While I do have high hopes for Brandon Sanderson’s (who was chosen to complete the series) novel, which comes out next month, it is just not the same. Look at it this way: if something had happened to J.K. Rowling, could Harry Potter have been the same if someone else wrote the last book? Even if the plot was the same?

And that is why I will no longer read series until they are completed. Hunger Games is fantastic, you say? That’s nice. I’ll read it when book three comes out. Because as soon as I pick up a book and see that it is the first or second or third in a series of X books, I put it down again. I just don’t know if I can go through that again: falling in love with an author, watching him struggle valiantly with disease, feeling selfish and guilty thinking “please just let him finish the book”, hearing that he has died, and knowing that it will never end exactly how the author intended it to.

Maybe hits to the heart of the matter: the guilt I feel over my own selfishness. Then again, I don’t know if I’d ever want to write a big series due to that same reason (I’ve always been a bit morbid).

The point is, I’m just not willing to do it again.

About Jackie 3273 Articles
I am a 30-something SAHM with two adorable boys and a supportive husband who is very tolerant of my reading addiction. I love to read and easily go through about a dozen books a month – well I did before I had kids. Now, not so much. After my first son was born, I began to take my hobby of reviewing a little more serious and started Literary Escapism to help with my sanity. I love to discuss the fabulous novels I’ve read and meeting all the wonderful people in the book blogging community has been amazing.

7 Comments

  1. I completely agree. It’s been so long since the last book, I’d have to go read the entire series again to read the sequel. It’s the same with George R.R. Martin’s Song of Fire and Ice series.

  2. Great guest post.

    I haven’t read WoT because it’s an unfinished series. I hate that feeling of waiting for the next one. When it’s finished I will definitely read it.
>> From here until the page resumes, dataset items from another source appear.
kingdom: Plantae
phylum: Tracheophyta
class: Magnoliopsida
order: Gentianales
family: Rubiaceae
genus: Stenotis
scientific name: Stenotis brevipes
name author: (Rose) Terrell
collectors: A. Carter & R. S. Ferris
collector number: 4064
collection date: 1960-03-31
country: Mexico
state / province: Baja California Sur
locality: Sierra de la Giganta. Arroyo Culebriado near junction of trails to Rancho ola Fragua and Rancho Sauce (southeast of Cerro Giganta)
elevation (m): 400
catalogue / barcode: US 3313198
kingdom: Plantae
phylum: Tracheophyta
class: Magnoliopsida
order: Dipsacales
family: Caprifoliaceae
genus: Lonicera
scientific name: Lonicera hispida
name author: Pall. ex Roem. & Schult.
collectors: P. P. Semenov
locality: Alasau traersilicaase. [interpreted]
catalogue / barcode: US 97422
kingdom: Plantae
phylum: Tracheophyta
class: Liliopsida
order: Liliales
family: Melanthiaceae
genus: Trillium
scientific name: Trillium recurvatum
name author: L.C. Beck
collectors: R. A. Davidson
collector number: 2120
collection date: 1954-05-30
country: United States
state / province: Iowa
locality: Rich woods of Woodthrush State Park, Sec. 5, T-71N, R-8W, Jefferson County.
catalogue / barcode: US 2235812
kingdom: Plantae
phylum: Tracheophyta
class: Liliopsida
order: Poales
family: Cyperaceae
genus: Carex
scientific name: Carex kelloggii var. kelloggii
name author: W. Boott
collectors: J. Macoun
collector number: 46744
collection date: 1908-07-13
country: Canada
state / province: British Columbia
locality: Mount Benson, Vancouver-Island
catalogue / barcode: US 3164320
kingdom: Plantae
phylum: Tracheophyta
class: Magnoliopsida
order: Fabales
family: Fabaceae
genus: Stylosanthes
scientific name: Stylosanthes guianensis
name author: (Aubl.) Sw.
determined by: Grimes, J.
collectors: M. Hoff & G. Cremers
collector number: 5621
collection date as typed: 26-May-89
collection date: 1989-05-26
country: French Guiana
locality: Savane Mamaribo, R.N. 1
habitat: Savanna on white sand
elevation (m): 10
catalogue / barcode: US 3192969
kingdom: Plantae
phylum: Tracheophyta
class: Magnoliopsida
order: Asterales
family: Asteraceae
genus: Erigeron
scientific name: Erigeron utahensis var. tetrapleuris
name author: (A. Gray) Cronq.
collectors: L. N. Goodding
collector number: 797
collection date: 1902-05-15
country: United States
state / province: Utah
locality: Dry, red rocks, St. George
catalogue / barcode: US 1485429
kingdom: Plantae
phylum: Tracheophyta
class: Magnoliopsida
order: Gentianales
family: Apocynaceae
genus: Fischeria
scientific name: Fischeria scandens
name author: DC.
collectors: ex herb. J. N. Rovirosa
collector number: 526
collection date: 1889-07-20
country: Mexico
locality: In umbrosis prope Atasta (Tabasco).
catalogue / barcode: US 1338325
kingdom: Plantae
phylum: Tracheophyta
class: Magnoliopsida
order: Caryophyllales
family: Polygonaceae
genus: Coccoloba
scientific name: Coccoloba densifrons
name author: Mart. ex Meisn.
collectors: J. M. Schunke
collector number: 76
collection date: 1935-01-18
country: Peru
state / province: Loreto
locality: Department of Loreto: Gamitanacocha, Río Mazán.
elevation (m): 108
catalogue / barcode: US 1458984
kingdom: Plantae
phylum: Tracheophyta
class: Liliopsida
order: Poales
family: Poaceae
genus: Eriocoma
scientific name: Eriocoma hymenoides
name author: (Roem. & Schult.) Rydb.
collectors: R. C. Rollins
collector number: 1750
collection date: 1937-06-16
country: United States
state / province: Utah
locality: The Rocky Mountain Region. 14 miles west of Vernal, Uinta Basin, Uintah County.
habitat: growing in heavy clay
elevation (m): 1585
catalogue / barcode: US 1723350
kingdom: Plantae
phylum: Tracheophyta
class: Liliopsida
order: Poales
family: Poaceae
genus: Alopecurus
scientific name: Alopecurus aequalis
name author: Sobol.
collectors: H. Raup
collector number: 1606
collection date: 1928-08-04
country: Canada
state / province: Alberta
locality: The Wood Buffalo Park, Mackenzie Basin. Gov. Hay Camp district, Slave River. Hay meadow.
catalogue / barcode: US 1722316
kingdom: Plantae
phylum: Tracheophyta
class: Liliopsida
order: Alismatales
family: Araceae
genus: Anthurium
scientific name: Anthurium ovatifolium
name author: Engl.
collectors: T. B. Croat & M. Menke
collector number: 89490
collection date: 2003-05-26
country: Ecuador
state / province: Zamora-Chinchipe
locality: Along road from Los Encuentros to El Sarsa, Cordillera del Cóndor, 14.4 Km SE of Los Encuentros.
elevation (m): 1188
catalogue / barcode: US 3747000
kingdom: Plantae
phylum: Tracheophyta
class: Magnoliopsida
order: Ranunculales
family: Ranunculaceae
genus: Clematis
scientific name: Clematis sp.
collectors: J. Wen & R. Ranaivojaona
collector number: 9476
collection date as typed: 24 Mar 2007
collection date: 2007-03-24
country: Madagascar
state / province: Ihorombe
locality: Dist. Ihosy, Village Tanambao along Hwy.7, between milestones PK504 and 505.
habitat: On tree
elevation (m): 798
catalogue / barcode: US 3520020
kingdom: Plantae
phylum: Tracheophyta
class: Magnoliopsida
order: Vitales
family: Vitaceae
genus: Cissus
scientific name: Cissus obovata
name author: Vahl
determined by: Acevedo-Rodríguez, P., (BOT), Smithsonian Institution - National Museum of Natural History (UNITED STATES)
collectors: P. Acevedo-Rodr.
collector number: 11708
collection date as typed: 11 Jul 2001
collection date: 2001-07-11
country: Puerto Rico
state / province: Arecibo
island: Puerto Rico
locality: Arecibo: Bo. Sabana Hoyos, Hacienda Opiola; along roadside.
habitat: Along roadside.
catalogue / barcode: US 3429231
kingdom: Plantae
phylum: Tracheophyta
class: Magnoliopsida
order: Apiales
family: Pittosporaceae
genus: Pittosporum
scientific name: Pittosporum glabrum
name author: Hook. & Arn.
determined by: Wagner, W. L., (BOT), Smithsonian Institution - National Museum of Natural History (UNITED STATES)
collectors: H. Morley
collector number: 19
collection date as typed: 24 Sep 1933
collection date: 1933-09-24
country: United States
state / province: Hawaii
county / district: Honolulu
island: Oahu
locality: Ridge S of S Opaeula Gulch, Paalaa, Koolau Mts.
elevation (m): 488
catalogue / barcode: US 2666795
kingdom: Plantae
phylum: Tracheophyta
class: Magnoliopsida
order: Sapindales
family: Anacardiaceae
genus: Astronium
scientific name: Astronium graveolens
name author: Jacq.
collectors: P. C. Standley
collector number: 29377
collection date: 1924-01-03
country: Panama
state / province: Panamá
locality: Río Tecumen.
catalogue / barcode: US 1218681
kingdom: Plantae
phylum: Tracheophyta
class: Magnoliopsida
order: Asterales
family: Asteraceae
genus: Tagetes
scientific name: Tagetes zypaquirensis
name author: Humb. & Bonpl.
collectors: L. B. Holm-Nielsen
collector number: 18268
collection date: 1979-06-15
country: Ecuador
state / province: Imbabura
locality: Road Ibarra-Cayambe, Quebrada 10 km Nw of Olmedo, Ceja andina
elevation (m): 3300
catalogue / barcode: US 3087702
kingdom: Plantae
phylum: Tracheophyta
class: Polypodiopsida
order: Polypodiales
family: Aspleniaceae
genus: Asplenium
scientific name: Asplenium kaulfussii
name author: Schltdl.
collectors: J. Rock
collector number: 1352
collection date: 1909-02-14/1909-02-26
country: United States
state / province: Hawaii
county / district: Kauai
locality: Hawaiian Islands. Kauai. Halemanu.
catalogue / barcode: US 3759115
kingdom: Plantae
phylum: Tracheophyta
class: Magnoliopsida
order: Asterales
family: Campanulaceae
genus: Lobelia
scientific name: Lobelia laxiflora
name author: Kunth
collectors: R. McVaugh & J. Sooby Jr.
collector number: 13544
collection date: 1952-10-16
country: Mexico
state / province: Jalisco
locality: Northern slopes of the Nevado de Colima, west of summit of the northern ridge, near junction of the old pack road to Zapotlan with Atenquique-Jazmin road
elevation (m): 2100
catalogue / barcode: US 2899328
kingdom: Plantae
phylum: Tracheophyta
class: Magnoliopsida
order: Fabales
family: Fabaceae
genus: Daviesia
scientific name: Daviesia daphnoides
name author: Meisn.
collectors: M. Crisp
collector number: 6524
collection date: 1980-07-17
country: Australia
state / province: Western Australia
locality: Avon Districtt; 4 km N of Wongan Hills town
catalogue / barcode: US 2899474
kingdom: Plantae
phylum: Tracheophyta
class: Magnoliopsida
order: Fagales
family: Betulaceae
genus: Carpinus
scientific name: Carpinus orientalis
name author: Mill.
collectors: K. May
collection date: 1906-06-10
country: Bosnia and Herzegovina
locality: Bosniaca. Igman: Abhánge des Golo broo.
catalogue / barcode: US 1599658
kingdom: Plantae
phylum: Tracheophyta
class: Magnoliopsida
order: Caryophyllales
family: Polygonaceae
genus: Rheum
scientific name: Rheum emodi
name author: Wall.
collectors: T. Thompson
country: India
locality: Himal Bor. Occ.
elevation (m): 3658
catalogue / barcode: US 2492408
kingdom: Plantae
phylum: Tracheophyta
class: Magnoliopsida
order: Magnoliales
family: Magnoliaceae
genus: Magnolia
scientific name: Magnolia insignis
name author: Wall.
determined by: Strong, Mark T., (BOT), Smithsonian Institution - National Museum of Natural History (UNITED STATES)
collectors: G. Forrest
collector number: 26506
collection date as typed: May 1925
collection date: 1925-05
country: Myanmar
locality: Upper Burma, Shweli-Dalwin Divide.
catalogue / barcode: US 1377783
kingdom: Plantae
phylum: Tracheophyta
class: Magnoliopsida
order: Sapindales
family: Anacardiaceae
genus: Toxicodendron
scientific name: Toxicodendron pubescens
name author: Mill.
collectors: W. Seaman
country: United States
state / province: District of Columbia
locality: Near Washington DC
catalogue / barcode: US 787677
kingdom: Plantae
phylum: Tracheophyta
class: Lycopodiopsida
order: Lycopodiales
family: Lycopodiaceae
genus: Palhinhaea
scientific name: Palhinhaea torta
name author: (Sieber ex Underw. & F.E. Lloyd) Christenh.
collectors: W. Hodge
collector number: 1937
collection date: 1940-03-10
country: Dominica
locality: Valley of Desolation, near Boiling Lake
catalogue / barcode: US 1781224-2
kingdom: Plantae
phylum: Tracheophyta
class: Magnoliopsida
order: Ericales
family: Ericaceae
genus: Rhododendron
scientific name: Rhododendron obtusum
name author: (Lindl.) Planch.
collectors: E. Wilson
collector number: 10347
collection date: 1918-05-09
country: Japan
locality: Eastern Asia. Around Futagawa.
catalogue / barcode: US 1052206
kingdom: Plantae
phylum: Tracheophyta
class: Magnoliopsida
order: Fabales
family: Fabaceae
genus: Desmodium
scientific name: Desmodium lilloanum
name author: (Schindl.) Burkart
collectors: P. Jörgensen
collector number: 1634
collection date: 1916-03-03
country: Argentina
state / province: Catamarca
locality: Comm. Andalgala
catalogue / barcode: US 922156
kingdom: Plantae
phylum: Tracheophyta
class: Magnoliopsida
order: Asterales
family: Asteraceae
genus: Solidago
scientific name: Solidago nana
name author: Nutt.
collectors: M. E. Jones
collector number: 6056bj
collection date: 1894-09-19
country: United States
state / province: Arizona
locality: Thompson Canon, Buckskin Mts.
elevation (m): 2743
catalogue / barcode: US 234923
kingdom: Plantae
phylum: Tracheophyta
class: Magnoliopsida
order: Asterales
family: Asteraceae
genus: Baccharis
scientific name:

  3. Great post. I agree with JT, although I never thought of it that way. I just enjoy reading a series all at once, really becoming involved in that world and leaving with a sense of closure. I really dislike waiting.

  4. I too am guilty of please don’t die yet. I read books 1 – 5 in six weeks then had to wait, then wait again. I swore I would wait until the series is complete then read them all in a row. Now I find out that the final book will be a trilogy. I just don’t know if I can do it.